REQUIRED ACTION -> In the data that follows, find each line containing "lines" and copy it.

EXERCISE DATA ->
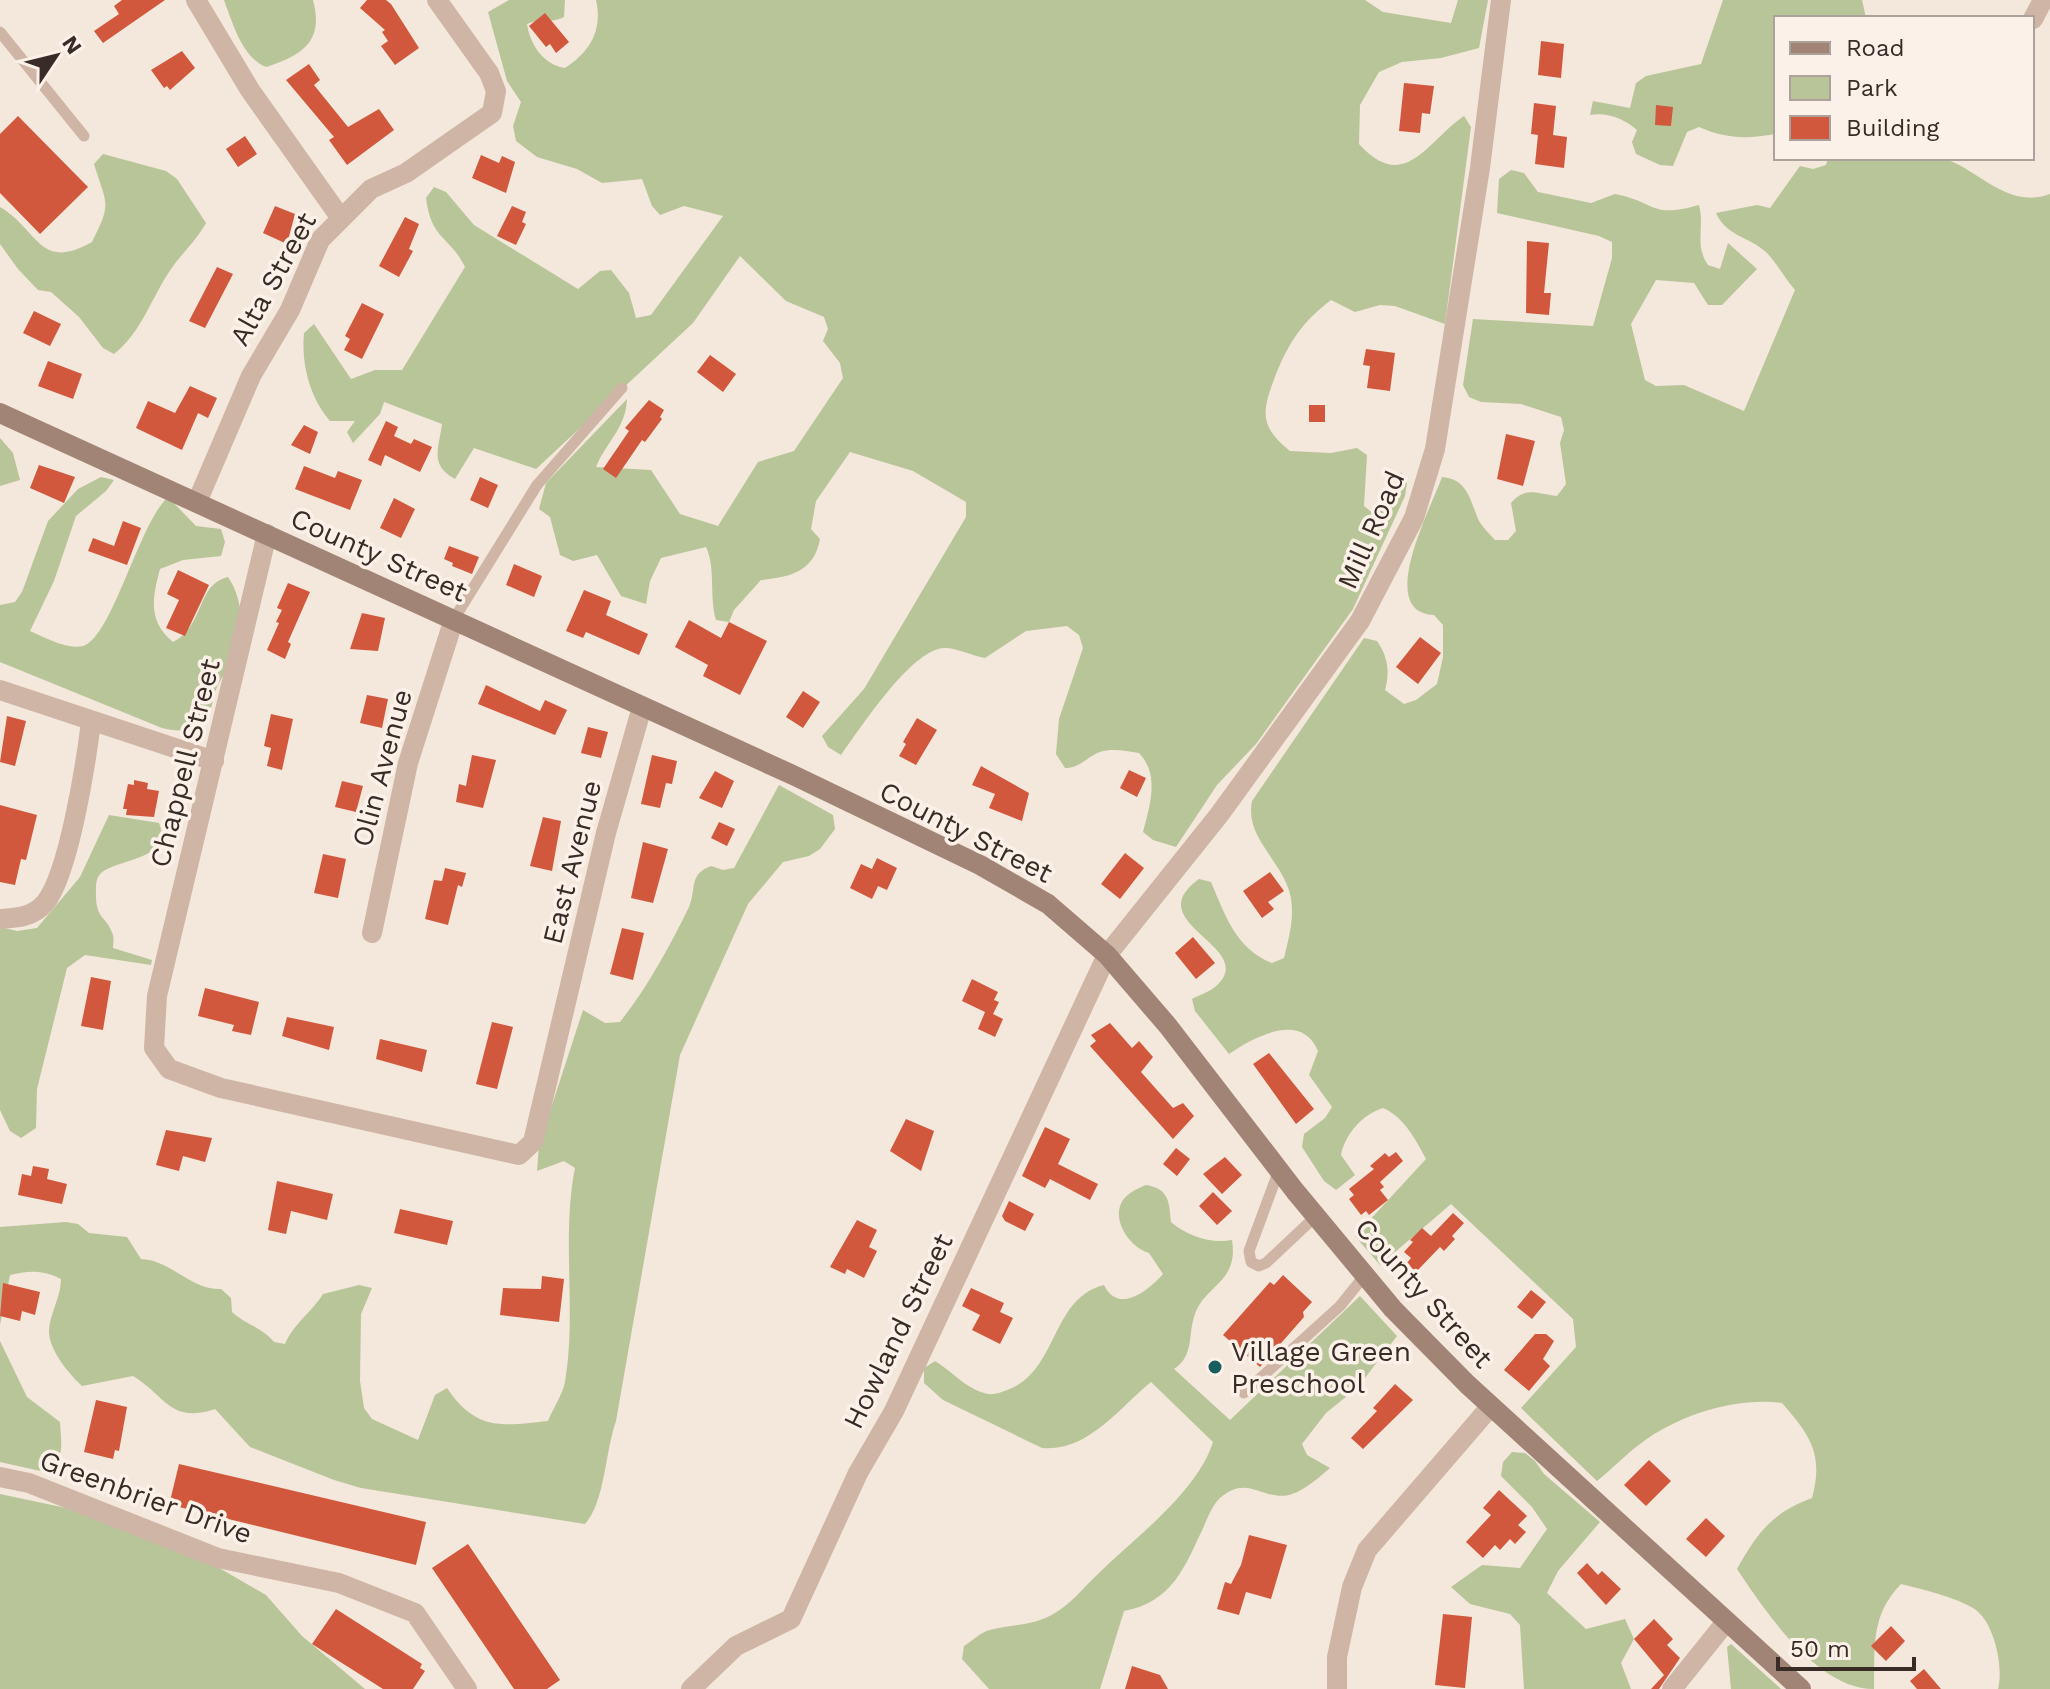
<svg xmlns="http://www.w3.org/2000/svg" width="2050" height="1689" viewBox="0 0 2050 1689" font-family="'Work Sans',sans-serif">
<style>
.green{fill:#b8c599}
.building{fill:#d1583c}
.lines{fill:none;stroke-linecap:round;stroke-linejoin:round}
.lane{stroke:#ceb5a5;stroke-width:11}
.street{stroke:#ceb5a5;stroke-width:20}
.secondary{stroke:#a18476;stroke-width:20}
.poi-dot{fill:#195d5e;stroke:#fbf1e8;stroke-width:3}
.labels{text-anchor:middle;dominant-baseline:central;stroke-width:7;stroke-linejoin:round;paint-order:stroke}
.street-label{font-size:28px;fill:#392c27;stroke:#fbf1e8}
.poi-label{font-size:28px;fill:#392c27;stroke:#fbf1e8;text-anchor:start}
</style>
<rect width="100%" height="100%" fill="#f4e7db"/>
<!-- green -->
<path class="green" d="M224 0H313C324 41 303 55 266 67 242 57 233 24 224 0Z
M509 0H565L564 17C550 24 540 18 527 24 530 45 544 65 565 68 590 52 603 30 596 0H1365L1383 12 1451 23 1458 0H1488L1479 48 1441 58 1402 62 1379 72 1360 105 1359 144C1405 194 1426 142 1464 116L1471 127 1445 324 1395 306 1380 305 1355 312 1331 300C1303 321 1289 342 1276 374 1263 409 1257 425 1290 451L1331 453 1357 448 1367 455 1364 506 1374 514 1391 495 1401 472 1407 483 1405 496 1353 609 1256 744 1217 785 1176 847 1153 840 1143 832C1150 805 1160 775 1139 753 1126 751 1112 748 1100 752 1086 757 1081 768 1065 768L1056 754 1059 719 1083 648 1079 635 1067 626 1026 631 985 658C973 656 955 647 943 648 910 651 860 729 841 755L828 747 822 736 864 689 966 517V502L913 471 850 452 816 501 811 529 820 539C814 572 790 577 761 580L734 610 729 622 716 620C709 596 716 568 706 547L661 558 650 581 646 604 621 596 597 555 573 561 560 555 550 517 539 509 546 483 627 399C626 428 606 442 596 467L651 470 680 514 718 526 758 462 794 451 843 378 840 363 823 341 828 329 824 317 786 301 740 256 693 323 536 469 474 448 455 479C429 465 439 448 442 424L384 402 380 414 353 443 347 432 355 421H330C310 398 301 364 304 333L314 324 351 379 375 370H402L465 267C450 236 431 240 426 198L434 187 446 192 474 225 578 289 600 271 611 270 629 293 636 318 651 315 723 216 684 206 660 215 652 206 642 179 602 183 577 169 537 157 516 141 513 126 521 102 507 81 488 12Z
M1723 0H1862L1866 18H1776V134C1746 139 1727 139 1699 127L1687 132 1673 166 1660 165 1636 154 1632 142 1637 130C1624 119 1608 112 1590 115L1593 101 1630 108 1636 83 1646 76 1701 64Z
M103 154 166 171 177 179 206 223C196 241 182 253 171 269 151 298 142 332 114 354L103 348 79 317 51 292 38 290 18 269 0 244V207C39 230 39 272 92 242 112 202 107 206 94 164Z
M1828 158C1862 158 1908 152 1940 158 1974 164 2006 211 2050 194V1689H1998C2004 1667 1994 1620 1973 1608 1952 1596 1924 1590 1901 1584 1870 1616 1875 1647 1874 1689 1817 1689 1765 1611 1737 1569 1757 1533 1773 1512 1812 1498 1824 1454 1810 1435 1782 1403 1735 1397 1678 1415 1640 1444 1625 1455 1612 1469 1597 1481L1521 1408 1576 1347 1573 1319 1451 1204 1380 1265 1355 1236 1426 1159C1416 1140 1404 1117 1383 1108 1363 1114 1345 1134 1341 1155L1355 1175 1336 1190 1324 1181 1302 1147 1304 1134 1325 1118 1332 1107 1309 1075 1318 1051C1301 1011 1254 1037 1229 1054L1195 1011 1192 999C1199 995 1209 992 1215 987 1262 947 1136 924 1199 879L1211 882C1225 915 1236 949 1272 963L1284 958C1290 934 1297 908 1287 885 1276 857 1245 834 1252 801L1364 638 1377 641C1388 657 1390 671 1385 690L1404 704 1416 700 1437 684 1443 657V625L1434 615C1375 613 1431 508 1442 477 1467 479 1470 499 1478 519 1482 527 1489 533 1495 540H1508L1516 531 1511 503C1525 486 1538 494 1557 496L1566 484 1560 443 1564 430 1561 417 1521 404 1481 402 1469 397 1463 385 1473 319 1593 326 1612 258V242L1599 236 1497 213 1499 179 1511 170 1524 173 1538 192 1591 203 1615 194C1657 202 1649 219 1699 205 1705 227 1694 245 1708 265L1720 269 1728 243 1757 269 1722 305H1708L1694 283 1656 280 1631 324 1645 380 1656 386 1684 385 1744 411 1795 290C1785 278 1777 264 1767 253 1749 236 1727 237 1716 213L1757 205 1770 208 1800 166 1813 169 1826 165Z
M0 438 13 453 20 480 0 486Z
M101 477 114 480 106 491 76 516 54 581 30 631C44 637 67 650 83 646 112 638 139 523 168 497L196 526 221 529 225 542 221 556 183 560 160 569C152 598 148 622 173 642 205 626 196 584 228 577 242 596 246 633 235 655 230 666 222 676 217 687 211 701 213 718 199 726 188 732 174 731 162 728L0 662V605L15 602 22 592 48 521 78 489Z
M779 785 833 815 835 829 820 849 809 856 783 862 748 904 680 1055 616 1421C605 1452 605 1502 585 1524L361 1488 334 1480 250 1447 215 1409C170 1424 166 1396 133 1376L82 1386C69 1374 48 1349 49 1330 50 1313 61 1297 61 1279 44 1270 29 1270 10 1275L0 1325V1227L66 1222 78 1224 89 1233 127 1237 141 1259C171 1260 192 1291 221 1289L231 1298 232 1312C246 1325 262 1327 274 1342L285 1344C294 1323 311 1313 323 1294L359 1285 372 1288 361 1314 360 1381 364 1408 372 1419 418 1440 435 1395 447 1388C476 1431 501 1426 548 1421 553 1408 562 1396 565 1382 577 1311 561 1238 575 1168L564 1161 537 1171 539 1145 583 1010 605 1023 620 1022C647 988 670 946 689 907 697 888 688 875 711 866L723 870 734 868Z
M109 815 159 823C174 860 118 858 101 873 96 878 96 884 96 891 95 921 107 915 113 935 114 939 113 944 113 948L152 960 151 965 85 955 67 968 37 1089 36 1128 21 1138 10 1131 0 1110V927L17 931 37 928 80 877Z
M1146 1185C1169 1189 1169 1201 1171 1222 1187 1236 1211 1244 1232 1240 1239 1284 1204 1284 1194 1317 1188 1336 1194 1356 1174 1369L1230 1420 1360 1296 1397 1336 1358 1387 1326 1413 1302 1444 1307 1455 1330 1468C1320 1477 1302 1492 1289 1495 1262 1501 1247 1473 1219 1499 1212 1506 1208 1517 1204 1526 1185 1566 1173 1602 1124 1611L1100 1689H989L962 1659 964 1646C972 1641 981 1632 990 1630 1013 1624 1034 1626 1055 1613 1072 1603 1082 1589 1096 1576 1133 1539 1197 1493 1213 1442L1151 1382C1119 1408 1088 1452 1042 1448L943 1400 924 1383V1368L935 1361C952 1371 967 1390 988 1394 996 1395 1005 1391 1012 1388 1058 1367 1052 1298 1104 1285 1118 1314 1147 1292 1163 1274L1149 1253C1130 1248 1110 1219 1123 1200 1128 1193 1138 1188 1146 1185Z
M0 1341 27 1397 60 1422C61 1443 66 1461 45 1472L0 1462Z
M1512 1452 1525 1453 1535 1461 1544 1474 1600 1522 1558 1571 1547 1593 1586 1629 1625 1619 1634 1639 1621 1663 1631 1689H1524L1520 1625 1510 1614 1470 1604 1451 1587 1482 1565 1520 1568 1547 1529 1532 1507 1501 1476 1503 1462Z
M0 1494 66 1508 214 1565 266 1595 302 1636 365 1689H0Z
M1731 1644 1781 1689H1731L1727 1647Z"/>
<!-- building -->
<path class="building" d="M122 0H165L103 43 94 31 119 14 114 6Z
M367 0H386L391 4 419 48 395 65 381 46 388 41 382 32 385 30 360 8Z
M545 13 569 42 556 53 550 44 546 47 529 26Z
M1541 41 1564 44 1561 78 1538 75Z
M182 51 195 68 170 90 167 86 164 88 151 70Z
M309 64 320 80 314 85 348 127 379 109 394 130 347 165 329 140 334 137 286 80Z
M1404 83 1434 86 1430 114 1422 113 1420 133 1399 131Z
M1534 103 1556 106 1553 135 1567 137 1564 168 1535 164 1538 135 1531 134Z
M1656 105 1673 107 1671 126 1655 125Z
M18 116 88 187 40 234 0 193V134Z
M245 136 257 154 238 167 226 149Z
M481 155 499 163 502 156 515 162 506 193 472 178Z
M275 206 295 214 287 244 263 233Z
M512 206 526 212 522 222 526 224 516 245 497 236Z
M405 217 419 224 409 249 413 251 399 277 379 266Z
M1527 241 1549 243 1544 293H1551L1549 315 1526 313Z
M217 267 233 274 205 328 189 321Z
M362 303 384 314 362 359 344 350 350 339 345 336Z
M34 311 61 324 50 346 23 333Z
M1366 349 1395 353 1390 391 1367 388 1370 366 1363 365Z
M710 355 736 374 723 392 697 372Z
M48 361 82 374 73 399 38 386Z
M190 386 217 398 208 418 198 413 182 450 136 428 148 401 175 413Z
M649 400 664 410 660 417 662 419 645 442 642 440 616 478 603 469 629 431 625 428Z
M1309 405H1325V422H1309Z
M386 421 398 427 394 436 411 444 414 439 432 447 420 472 385 455 381 466 368 460Z
M304 425 318 432 310 454 291 445Z
M1506 434 1535 441 1523 486 1497 479Z
M39 465 75 477 64 503 30 488Z
M304 466 335 478 338 471 362 480 350 510 295 489Z
M480 477 498 485 488 508 470 500Z
M394 498 415 509 401 538 380 528Z
M123 521 141 528 127 565 88 551 93 538 114 546Z
M449 546 479 557 472 574 452 566 453 563 444 559Z
M514 564 542 576 534 597 506 585Z
M178 570 209 585 185 636 166 628 179 600 167 594Z
M288 583 310 592 288 642 291 644 285 659 267 650 279 623 276 622 282 610 277 608Z
M584 590 611 601 606 615 648 634 639 655 586 632 583 638 566 631Z
M362 613 385 618 378 651 350 649Z
M689 620 721 638 729 622 767 641 740 695 703 676 708 665 675 647Z
M1420 637 1441 653 1418 684 1396 667Z
M486 685 540 711 545 700 567 710 555 735 478 704Z
M803 691 820 702 803 728 786 717Z
M367 695 388 699 382 728 360 723Z
M271 714 293 719 282 770 267 766 271 748 264 746Z
M7 716 26 721 15 766 0 762Z
M917 718 937 730 916 765 899 756 906 744 903 742Z
M588 727 608 732 601 758 581 753Z
M472 755 496 760 483 808 456 802 459 784 466 786Z
M652 755 677 761 672 784 666 783 660 808 641 804Z
M981 766 1029 793 1022 821 989 808 995 794 972 785Z
M1129 770 1146 778 1137 797 1120 788Z
M715 771 734 781 722 808 699 798Z
M134 780 148 783 147 789 159 791 154 817 126 815 127 809H123L128 784 134 785Z
M342 781 363 786 356 812 335 807Z
M0 805 37 815 26 860 21 859 15 885 0 882Z
M543 817 561 821 552 871 530 866Z
M719 822 735 829 727 846 711 838Z
M643 842 668 849 653 903 631 898Z
M1125 853 1144 868 1120 899 1101 884Z
M323 854 346 859 338 898 314 893Z
M877 858 897 868 887 890 878 886 872 899 850 888 861 864 872 869Z
M445 868 466 873 462 887 458 885 448 925 425 919 434 880 442 881Z
M1270 872 1284 891 1268 902 1274 909 1262 918 1243 891Z
M622 928 644 933 633 980 610 974Z
M1193 937 1215 963 1196 979 1175 953Z
M91 977 111 981 103 1030 81 1026Z
M972 979 998 992 994 1000 999 1002 993 1014 1003 1019 995 1037 978 1029 985 1012 962 1001Z
M205 988 259 1002 251 1035 232 1031 234 1025 198 1016Z
M287 1017 334 1027 329 1050 282 1036Z
M492 1022 513 1027 497 1089 476 1084Z
M1110 1023 1132 1048 1139 1041 1153 1057 1141 1072 1173 1108 1183 1103 1194 1116 1173 1139 1090 1046 1096 1041 1091 1035Z
M380 1039 427 1050 422 1072 376 1059Z
M1269 1053 1314 1109 1296 1124 1253 1064Z
M906 1119 934 1131 921 1171 890 1151Z
M1045 1127 1070 1139 1058 1164 1098 1184 1090 1200 1050 1179 1045 1188 1022 1176Z
M166 1130 212 1138 205 1162 183 1156 179 1171 156 1165Z
M1176 1148 1190 1159 1177 1176 1163 1164Z
M1396 1152 1403 1161 1380 1182 1384 1187 1380 1190 1388 1200 1369 1215 1366 1211 1361 1215 1349 1199 1354 1195 1349 1189 1374 1169 1370 1166 1385 1153 1389 1157Z
M1225 1157 1242 1175 1222 1194 1203 1174Z
M33 1166 49 1169 47 1179 67 1184 62 1204 18 1195 22 1174 31 1176Z
M277 1181 333 1194 327 1220 291 1211 286 1234 268 1230Z
M1213 1192 1232 1211 1217 1225 1199 1206Z
M1009 1201 1034 1214 1025 1231 1005 1221 1002 1216Z
M400 1209 453 1221 447 1245 394 1233Z
M1453 1213 1464 1223 1452 1236 1455 1239 1444 1251 1440 1247 1416 1272 1407 1263 1411 1258 1404 1252 1413 1242 1410 1240 1422 1228 1431 1236Z
M857 1220 877 1230 869 1247 877 1251 864 1278 847 1269 845 1274 830 1267Z
M1283 1275 1312 1302 1303 1312 1304 1317 1260 1367 1223 1335 1270 1282 1274 1285Z
M542 1276 564 1279 559 1322 500 1315 503 1288 541 1289Z
M3 1283 40 1292 35 1315 22 1311 20 1321 0 1316Z
M971 1288 1004 1303 1000 1312 1013 1318 1000 1344 972 1330 980 1315 962 1306Z
M1531 1290 1546 1302 1532 1319 1517 1307Z
M1535 1334H1546L1554 1341 1543 1359 1550 1366 1529 1391 1504 1370Z
M1395 1384 1413 1400 1363 1449 1351 1438 1377 1411 1373 1408Z
M96 1400 127 1407 119 1451 115 1450 113 1459 84 1452Z
M1649 1460 1671 1481 1646 1506 1624 1485Z
M179 1464 426 1522 416 1565 175 1506 176 1502 170 1501Z
M1499 1490 1527 1516 1518 1525 1526 1532 1515 1544 1510 1539 1500 1550 1495 1545 1483 1558 1466 1542 1491 1515 1483 1508Z
M1706 1518 1725 1536 1706 1557 1686 1539Z
M1249 1535 1287 1545 1271 1599 1246 1592 1239 1615 1217 1609 1225 1582 1231 1584 1241 1565Z
M468 1544 560 1680 547 1689H514L432 1568Z
M1587 1563 1598 1575 1602 1571 1621 1589 1606 1605 1577 1573Z
M336 1609 422 1664 420 1668 425 1671 413 1689H383L312 1644Z
M1443 1614 1472 1617 1465 1688 1435 1685Z
M1654 1619 1673 1639 1667 1645 1680 1658 1659 1689H1651L1664 1675 1634 1639Z
M1891 1626 1905 1641 1886 1661 1871 1646Z
M1132 1666 1160 1675 1168 1689H1125Z
M1924 1669 1941 1689H1917L1910 1681Z"/>
<g class="lines">
<!-- lane -->
<path class="lane" d="M0 32 84 136
M454 619 537 485 622 388
M1279 1170 1249 1251 1251 1262 1259 1266 1266 1263 1316 1216
M1244 1393 1340 1306 1365 1275"/>
<!-- street -->
<path class="street" d="M196 0 250 90 340 217
M2033 19 2043 0
M197 502 251 376 290 310 320 240 371 189 406 173 492 113 496 91 489 73 437 0
M267 534 157 996 154 1048 169 1069 221 1088 519 1155 533 1142 606 833 642 707
M0 690 214 761
M0 919C17 918 33 917 45 903 69 874 86 762 91 722
M372 933 408 763 454 619
M0 1477 29 1483 218 1558 339 1583 415 1613 467 1689
M691 1689 736 1646 791 1619 858 1473 894 1411 1107 955 1219 815 1360 621 1414 518 1435 449 1480 168 1501 0
M1337 1689V1657L1352 1587 1367 1550 1491 1406
M1672 1689 1726 1622"/>
<!-- secondary -->
<path class="secondary" d="M0 413 795 776 980 865 1048 904 1107 955 1168 1026 1295 1191 1393 1309 1467 1384 1801 1689"/>
</g>
<!-- markers -->
<circle class="poi-dot" cx="1215" cy="1367" r="8"/>
<g class="labels">
<!-- street labels -->
<g class="street-label">
<text transform="translate(273 279) rotate(-61)">Alta Street</text>
<text transform="translate(1371 530) rotate(-66)">Mill Road</text>
<text transform="translate(379 555) rotate(24)">County Street</text>
<text transform="translate(185 763) rotate(-76)">Chappell Street</text>
<text transform="translate(382 768) rotate(-75)">Olin Avenue</text>
<text transform="translate(966 832) rotate(27)">County Street</text>
<text transform="translate(572 862) rotate(-76)">East Avenue</text>
<text transform="translate(1424 1293) rotate(48)">County Street</text>
<text transform="translate(898 1331) rotate(-64)">Howland Street</text>
<text transform="translate(146 1497) rotate(20)">Greenbrier Drive</text>
</g>
<!-- poi labels -->
<g class="poi-label">
<text x="1231" y="1351">Village Green<tspan x="1231" dy="32">Preschool</tspan></text>
</g>
</g>
<!-- legend -->
<rect x="1774" y="16" width="260" height="144" fill="#fbf1e8" stroke="#ada29b" stroke-width="2"/>
<rect x="1790" y="42" width="40" height="12" fill="#a18476" stroke="#ada29b" stroke-width="2"/>
<text x="1846" y="56" font-size="24" fill="#392c27">Road</text>
<rect x="1790" y="76" width="40" height="24" fill="#b8c599" stroke="#ada29b" stroke-width="2"/>
<text x="1846" y="96" font-size="24" fill="#392c27">Park</text>
<rect x="1790" y="116" width="40" height="24" fill="#d1583c" stroke="#ada29b" stroke-width="2"/>
<text x="1846" y="136" font-size="24" fill="#392c27">Building</text>
<!-- north arrow -->
<g transform="translate(56 56) rotate(55)" stroke="#fbf1e8" stroke-width="6" paint-order="stroke">
<path d="M0-6L14 30L0 20L-14 30Z" fill="#392c27"/>
<text y="-12" font-size="22" font-weight="bold" text-anchor="middle" fill="#392c27">N</text>
</g>
<!-- scale -->
<path d="M1778 1657v12h136v-12" fill="none" stroke="#392c27" stroke-width="4"/>
<text x="1790" y="1657" font-size="24" fill="#392c27" stroke="#fbf1e8" stroke-width="6" paint-order="stroke">50 m</text>
</svg>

REPLY ->
.lines{fill:none;stroke-linecap:round;stroke-linejoin:round}
<g class="lines">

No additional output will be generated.